§ **TRY IT**: Below are some records. Write out the lines from the one containing "relocated: CuddlyToy (no." to the last line, word for word, leaving out pictures.

Collection entries:
/---
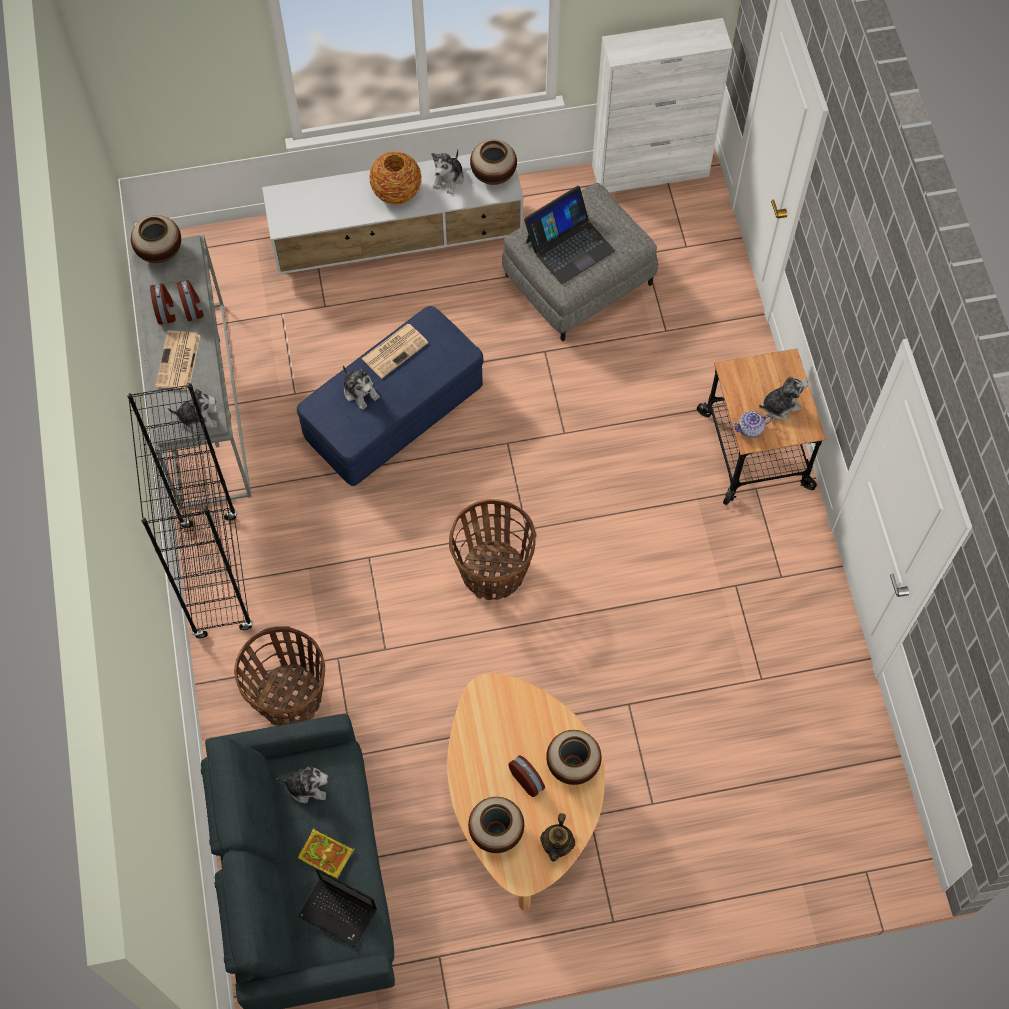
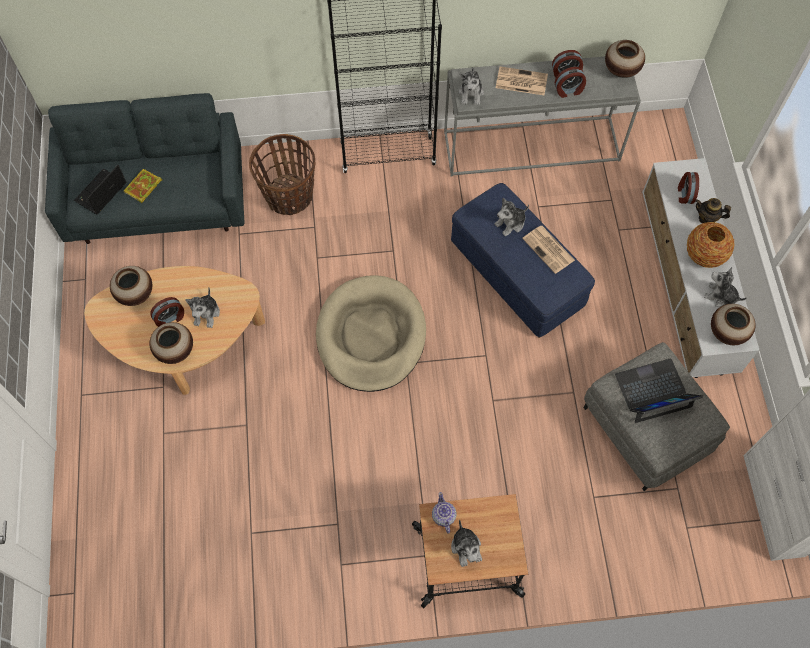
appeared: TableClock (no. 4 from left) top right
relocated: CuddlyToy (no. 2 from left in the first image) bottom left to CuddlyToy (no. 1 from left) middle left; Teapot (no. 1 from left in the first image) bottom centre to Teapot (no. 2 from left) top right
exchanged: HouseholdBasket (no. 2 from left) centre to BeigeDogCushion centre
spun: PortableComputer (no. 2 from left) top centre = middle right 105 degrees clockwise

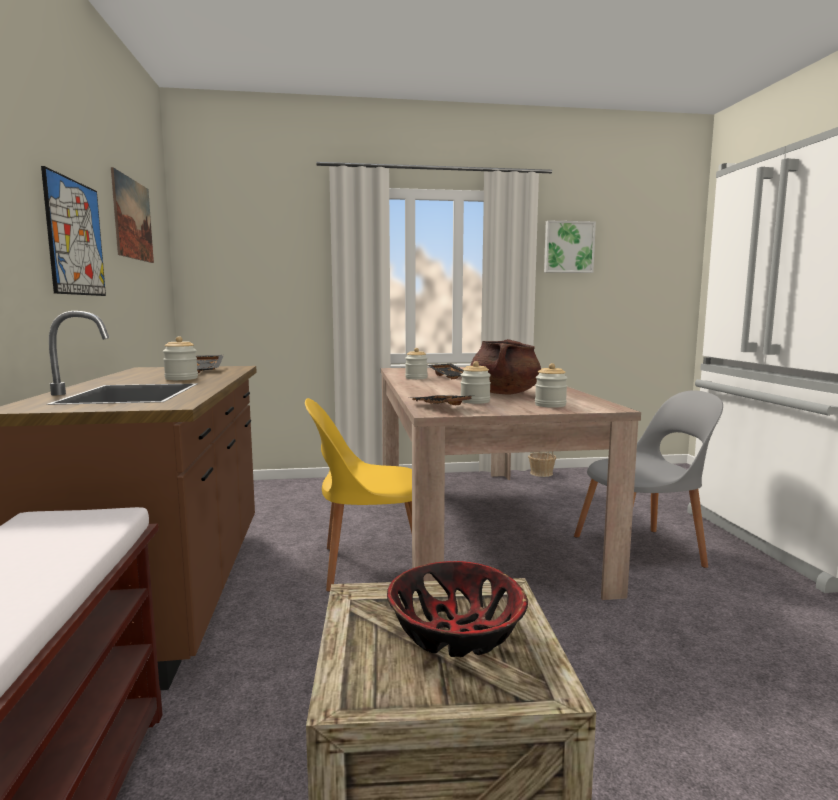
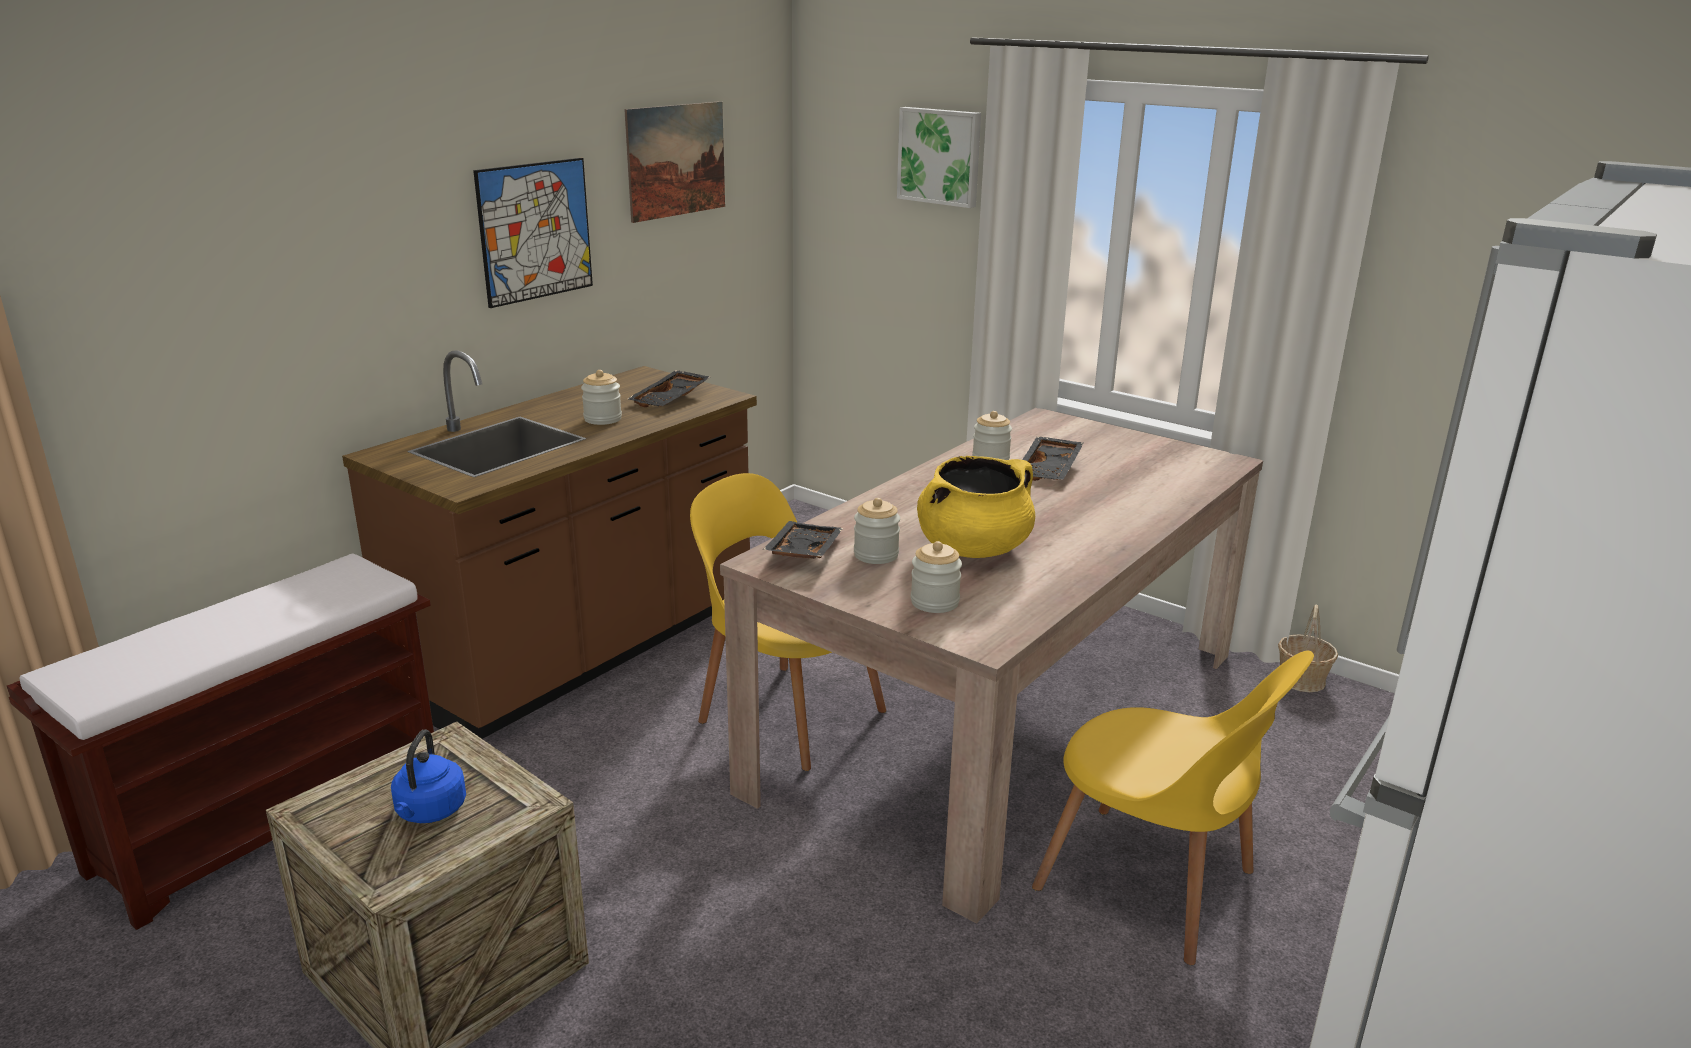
relocated: WallArt (no. 3 from left) top right to top centre
exchanged: ServingBowl bottom centre to BlueColouredKettle bottom left
colour: BrownColouredSaucepot centre to YellowColouredSaucepot centre; GreyishChair middle right to YellowColouredChair (no. 2 from left) bottom right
\---
§ **ANSWER SECTION**:
relocated: CuddlyToy (no. 2 from left in the first image) bottom left to CuddlyToy (no. 1 from left) middle left; Teapot (no. 1 from left in the first image) bottom centre to Teapot (no. 2 from left) top right
exchanged: HouseholdBasket (no. 2 from left) centre to BeigeDogCushion centre
spun: PortableComputer (no. 2 from left) top centre = middle right 105 degrees clockwise

relocated: WallArt (no. 3 from left) top right to top centre
exchanged: ServingBowl bottom centre to BlueColouredKettle bottom left
colour: BrownColouredSaucepot centre to YellowColouredSaucepot centre; GreyishChair middle right to YellowColouredChair (no. 2 from left) bottom right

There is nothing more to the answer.